Is their any good use for the wood chips?

I have a soft spot along my main access road (which is also a powerline ROW)
Not deep, and not too long, but always messy. I've put iron ore and crushed limestone rock on it lots of times and it just gets pushed down into the muck.

Would the chips give it some body? Roadway gets used daily.
 
They redid the high way next to a neighbor's feed lot. They got forty semi loads of wood chips. They built a huge mound in the middle of a dirt lot.
Now because they took those the hwy dept routinely brings them tandem loads. They bed with them .
Wood chips work really well to compost dead cattle too.
 
I have a pallet factory nearby that sells waste wood that is ground up/chipped. It makes VERY good bedding. I don't think they would work for your application though. But if they are free who knows, haha.
 
Will make it worse. Get some nonwoven 8 oz. geotextile and put down, cover with aggregate of your choice and it will be gone.
No, it won't. Did that a couple years ago when I asked about the same area and the fabric, along with the limestone just mashed on down in the muck along the tire track area. It gets wet from underground lateral flow out of the nat forest. Like a seep spring except the water emerges to surface farther away, out in the pasture.
 
No, it won't. Did that a couple years ago when I asked about the same area and the fabric, along with the limestone just mashed on down in the muck along the tire track area. It gets wet from underground lateral flow out of the nat forest. Like a seep spring except the water emerges to surface farther away, out in the pasture.
Dig it out wider then the road through the mud and fill with big rocks, small boulders. Then build your road over that. Probably not practical for a farm road.
 
Some local 4H groups may be interested for bedding.

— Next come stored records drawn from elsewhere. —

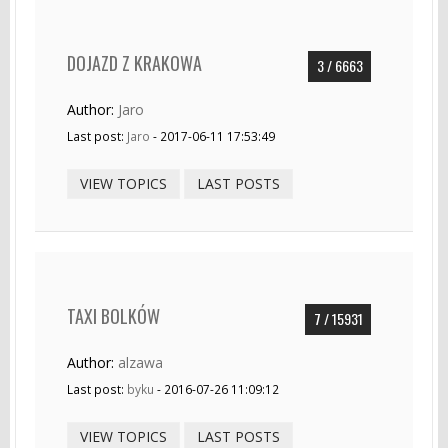
DOJAZD Z KRAKOWA
3 / 6663
Author:
Jaro
Last post:
Jaro
- 2017-06-11 17:53:49
VIEW TOPICS
LAST POSTS
TAXI BOLKÓW
7 / 15931
Author:
alzawa
Last post:
byku
- 2016-07-26 11:09:12
VIEW TOPICS
LAST POSTS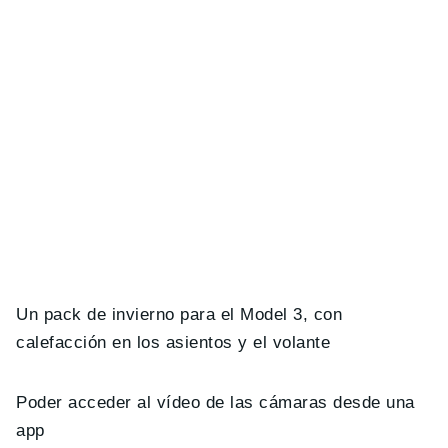
Un pack de invierno para el Model 3, con
calefacción en los asientos y el volante
Poder acceder al vídeo de las cámaras desde una
app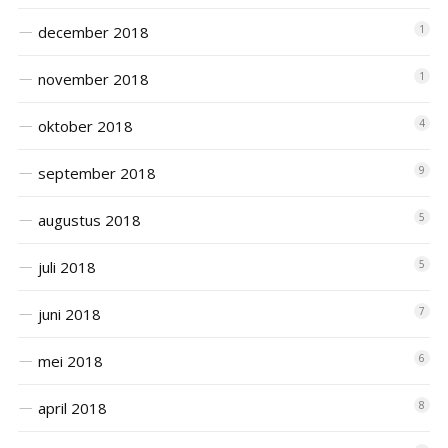
december 2018
1
november 2018
1
oktober 2018
4
september 2018
9
augustus 2018
5
juli 2018
5
juni 2018
7
mei 2018
6
april 2018
8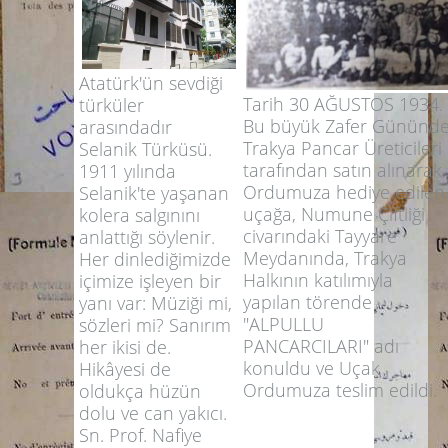
Atatürk'ün sevdiği
Tarih 30 AĞUSTOS 1934.
türküler
Bu büyük Zafer Gününd
arasındadır
Trakya Pancar Üreticileri
Selanik Türküsü.
tarafından satın alınarak
1911 yılında
Ordumuza hediye edilen
Selanik'te yaşanan
uçağa, Numune Çiftliği
kolera salgınını
civarındaki Tayyare
anlattığı söylenir.
Meydanında, Trakya
Her dinlediğimizde
Halkının katılımıyla
içimize işleyen bir
yapılan törende
yanı var: Müziği mi,
"ALPULLU
sözleri mi? Sanırım
PANCARCILARI" adı
her ikisi de.
konuldu ve Uçak
Hikâyesi de
Ordumuza teslim edildi.
oldukça hüzün
dolu ve can yakıcı.
Sn. Prof. Nafiye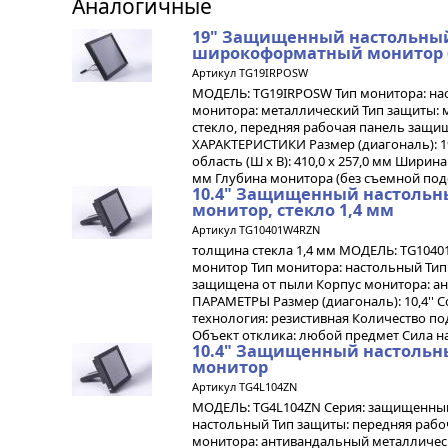
Аналогичные
19" Защищенный настольны
широкоформатный монитор (
Артикул TG19IRPOSW
МОДЕЛЬ: TG19IRPOSW Тип монитора: нас
монитора: металлический Тип защиты: 
стекло, передняя рабочая панель защ
ХАРАКТЕРИСТИКИ Размер (диагональ): 19
область (Ш x В): 410,0 x 257,0 мм Ширин
мм Глубина монитора (без съемной подст
10.4" Защищенный настольн
монитор, стекло 1,4 мм
Артикул TG10401W4RZN
толщина стекла 1,4 мм МОДЕЛЬ: TG104
монитор Тип монитора: настольный Тип
защищена от пыли Корпус монитора: а
ПАРАМЕТРЫ Размер (диагональ): 10,4'' С
технология: резистивная Количество по
Объект отклика: любой предмет Сила нажат
10.4" Защищенный настольн
монитор
Артикул TG4L104ZN
МОДЕЛЬ: TG4L104ZN Серия: защищенный
настольный Тип защиты: передняя рабо
монитора: антивандальный металличес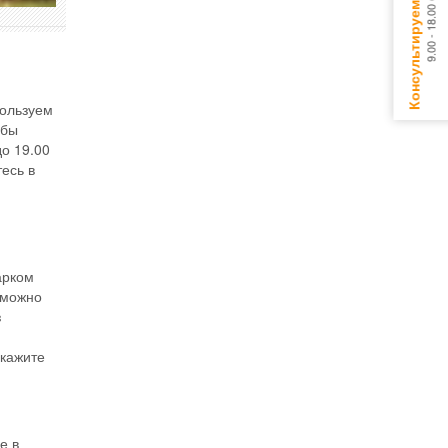
пользуем
обы
о 19.00
есь в
арком
 можно
з
акажите
е в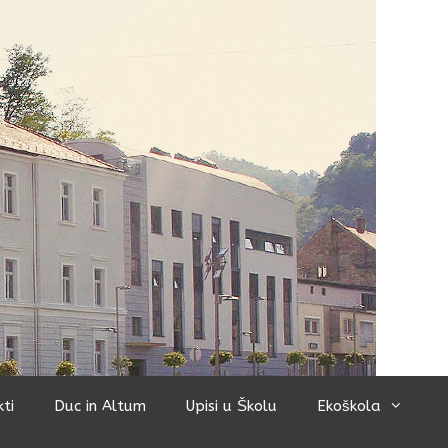
kti
Duc in Altum
Upisi u Školu
Ekoškola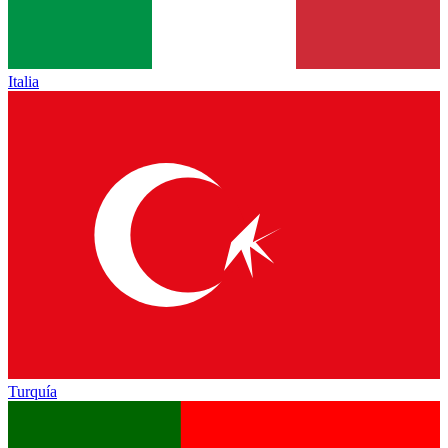
Italia
Turquía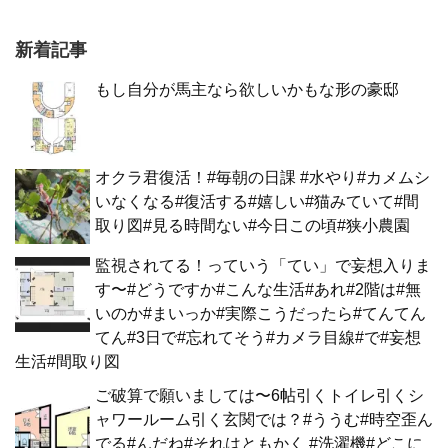
新着記事
もし自分が馬主なら欲しいかもな形の豪邸
オクラ君復活！#毎朝の日課 #水やり#カメムシ
いなくなる#復活する#嬉しい#猫みていて#間
取り図#見る時間ない#今日この頃#狭小農園
監視されてる！っていう「てい」で妄想入りま
す〜#どうですか#こんな生活#あれ#2階は#無
いのか#まいっか#実際こうだったら#てんてん
てん#3日で#忘れてそう#カメラ目線#で#妄想
生活#間取り図
ご破算で願いましては〜6帖引くトイレ引くシ
ャワールーム引く玄関では？#ううむ#時空歪ん
でる#んだね#それはともかく #洗濯機#どこに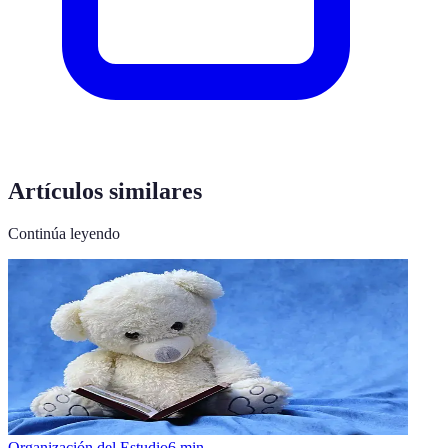
Artículos similares
Continúa leyendo
Organización del Estudio
6
min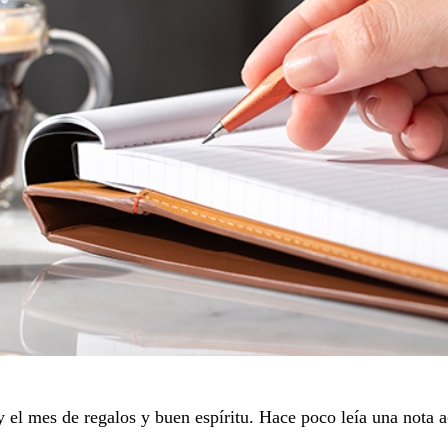
el mes de regalos y buen espíritu. Hace poco leía una nota a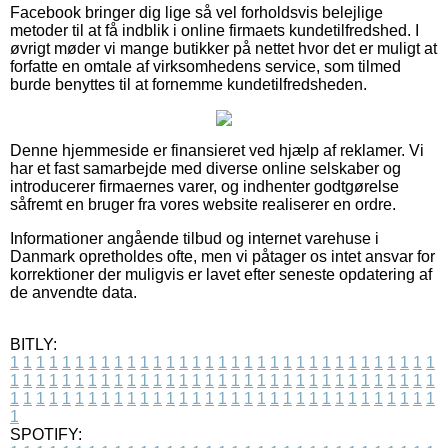
Facebook bringer dig lige så vel forholdsvis belejlige
metoder til at få indblik i online firmaets kundetilfredshed. I
øvrigt møder vi mange butikker på nettet hvor det er muligt at
forfatte en omtale af virksomhedens service, som tilmed
burde benyttes til at fornemme kundetilfredsheden.
Denne hjemmeside er finansieret ved hjælp af reklamer. Vi
har et fast samarbejde med diverse online selskaber og
introducerer firmaernes varer, og indhenter godtgørelse
såfremt en bruger fra vores website realiserer en ordre.
Informationer angående tilbud og internet varehuse i
Danmark opretholdes ofte, men vi påtager os intet ansvar for
korrektioner der muligvis er lavet efter seneste opdatering af
de anvendte data.
BITLY:
1
1
1
1
1
1
1
1
1
1
1
1
1
1
1
1
1
1
1
1
1
1
1
1
1
1
1
1
1
1
1
1
1
1
1
1
1
1
1
1
1
1
1
1
1
1
1
1
1
1
1
1
1
1
1
1
1
1
1
1
1
1
1
1
1
1
1
1
1
1
1
1
1
1
1
1
1
1
1
1
1
1
1
1
1
1
1
1
1
1
1
1
1
1
1
1
1
1
1
1
SPOTIFY: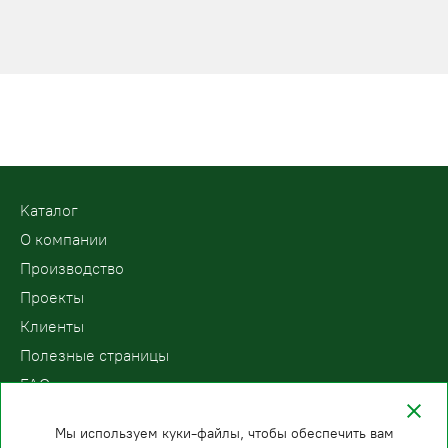
Kаталог
О компании
Производство
Проекты
Клиенты
Полезные страницы
FAQ
Контакты
Мы используем куки-файлы, чтобы обеспечить вам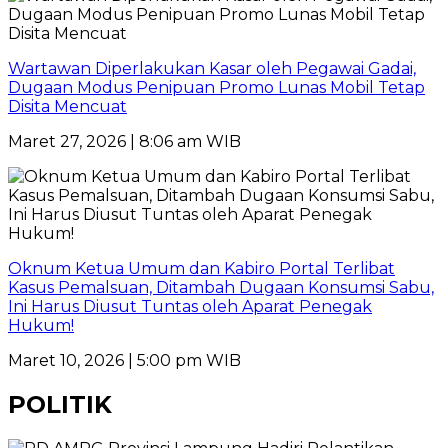
Wartawan Diperlakukan Kasar oleh Pegawai Gadai,
Dugaan Modus Penipuan Promo Lunas Mobil Tetap
Disita Mencuat
Maret 27, 2026 | 8:06 am WIB
Oknum Ketua Umum dan Kabiro Portal Terlibat
Kasus Pemalsuan, Ditambah Dugaan Konsumsi Sabu,
Ini Harus Diusut Tuntas oleh Aparat Penegak
Hukum!
Maret 10, 2026 | 5:00 pm WIB
POLITIK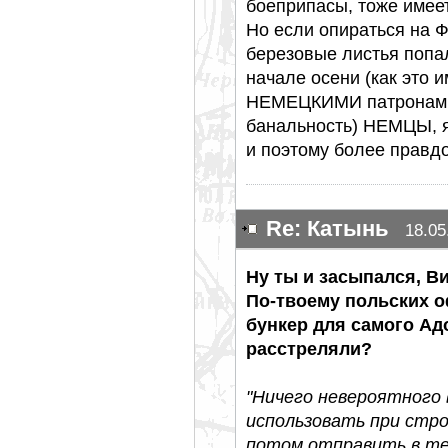
боеприпасы, тоже имее
Но если опираться на Ф
березовые листья попал
начале осени (как это 
НЕМЕЦКИМИ патронами 
банальность) НЕМЦЫ, я
и поэтому более правд
Re: Катынь
18.05
Ну ты и засыпался, В
По-твоему польских 
бункер для самого Ад
расстреляли?
"Ничего невероятного 
использовать при стро
потом отправить в те 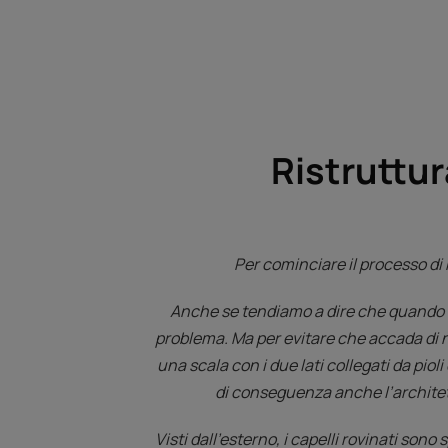
Ristruttur
Per cominciare il processo di 
Anche se tendiamo a dire che quando un 
problema. Ma per evitare che accada di nu
una scala con i due lati collegati da piol
di conseguenza anche l’architett
Visti dall’esterno, i capelli rovinati sono s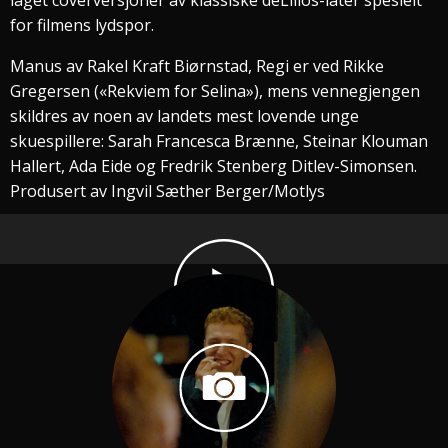
for filmens lydspor.
Manus av Rakel Kraft Biørnstad, Regi er ved Rikke
Gregersen («Rekviem for Selina»), mens vennegjengen
skildres av noen av landets mest lovende unge
skuespillere: Sarah Francesca Brænne, Steinar Klouman
Hallert, Ada Eide og Fredrik Stenberg Ditlev-Simonsen.
Produsert av Ingvil Sæther Berger/Motlys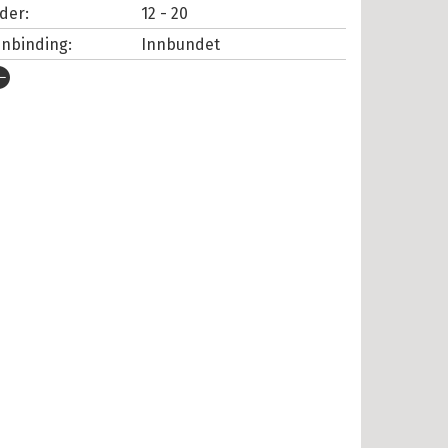
lder:
12 - 20
nnbinding:
Innbundet
tgivelsesår:
2019
rlag:
Cappelen Damm
pråk:
Bokmål
SBN/EAN:
9788202470609
ategori:
Tegneserier
tall sider:
64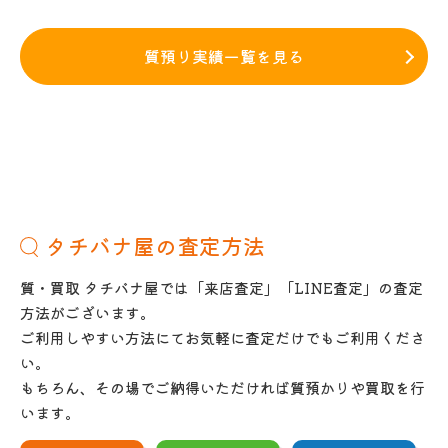
質預り実績一覧を見る
タチバナ屋の査定方法
質・買取 タチバナ屋では「来店査定」「LINE査定」の査定
方法がございます。
ご利用しやすい方法にてお気軽に査定だけでもご利用くださ
い。
もちろん、その場でご納得いただければ質預かりや買取を行
います。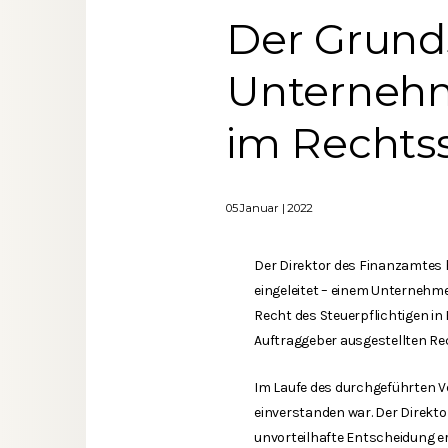
Der Grund
Unternehm
im Rechts
05 Januar | 2022
Der Direktor des Finanzamtes 
eingeleitet – einem Unternehme
Recht des Steuerpflichtigen in
Auftraggeber ausgestellten Rec
Im Laufe des durchgeführten V
einverstanden war. Der Direkt
unvorteilhafte Entscheidung e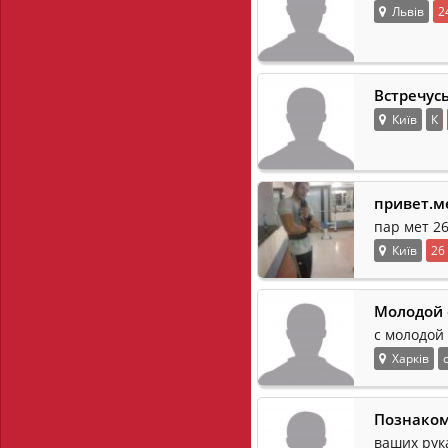
Львів
2
Встречус
Київ
К
привет.м
пар мет 26
Київ
26
Молодой 
с молодой 
Харків
Познаком
ваших рук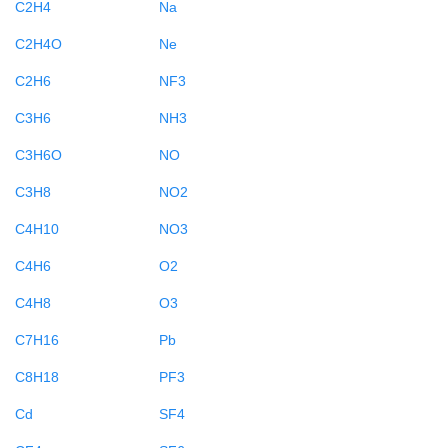
C2H4
Na
C2H4O
Ne
C2H6
NF3
C3H6
NH3
C3H6O
NO
C3H8
NO2
C4H10
NO3
C4H6
O2
C4H8
O3
C7H16
Pb
C8H18
PF3
Cd
SF4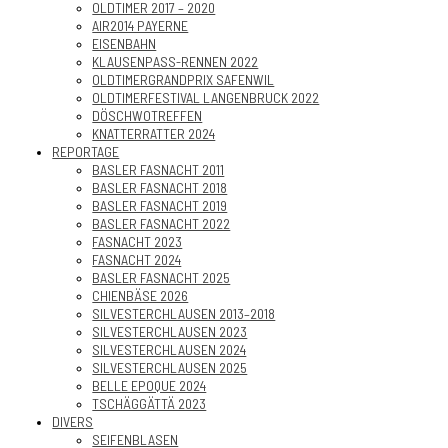
OLDTIMER 2017 – 2020
AIR2014 PAYERNE
EISENBAHN
KLAUSENPASS-RENNEN 2022
OLDTIMERGRANDPRIX SAFENWIL
OLDTIMERFESTIVAL LANGENBRUCK 2022
DÖSCHWOTREFFEN
KNATTERRATTER 2024
REPORTAGE
BASLER FASNACHT 2011
BASLER FASNACHT 2018
BASLER FASNACHT 2019
BASLER FASNACHT 2022
FASNACHT 2023
FASNACHT 2024
BASLER FASNACHT 2025
CHIENBÄSE 2026
SILVESTERCHLAUSEN 2013–2018
SILVESTERCHLAUSEN 2023
SILVESTERCHLAUSEN 2024
SILVESTERCHLAUSEN 2025
BELLE EPOQUE 2024
TSCHÄGGÄTTÄ 2023
DIVERS
SEIFENBLASEN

Our group gets a load of bark mulch each year and we bed the fair stalls with it.
 
No, it won't. Did that a couple years ago when I asked about the same area and the fabric, along with the limestone just mashed on down in the muck along the tire track area. It gets wet from underground lateral flow out of the nat forest. Like a seep spring except the water emerges to surface farther away, out in the pasture.
You do not have a soft road only. You have a yielding foundation.
 
How long would it take to compost down there? Had a friend take about 100 dump loads 3-4 years ago. Has composted down really nice and made some fantastic soil for the yard and garden. I took half dozen or so dump loads a couple years ago and mixed in with manure in lot to compost worked really well, just wasn't worth the effort unless they weee brought to me for free. The small limbs were a bit of a PIA on single chipped loads.
 
Lot of good advice. I'll second it. I tried that once in my barnyard when we had a logging op. done. Looked awesome once everything dried out, but you will regret it during the wet/mud season.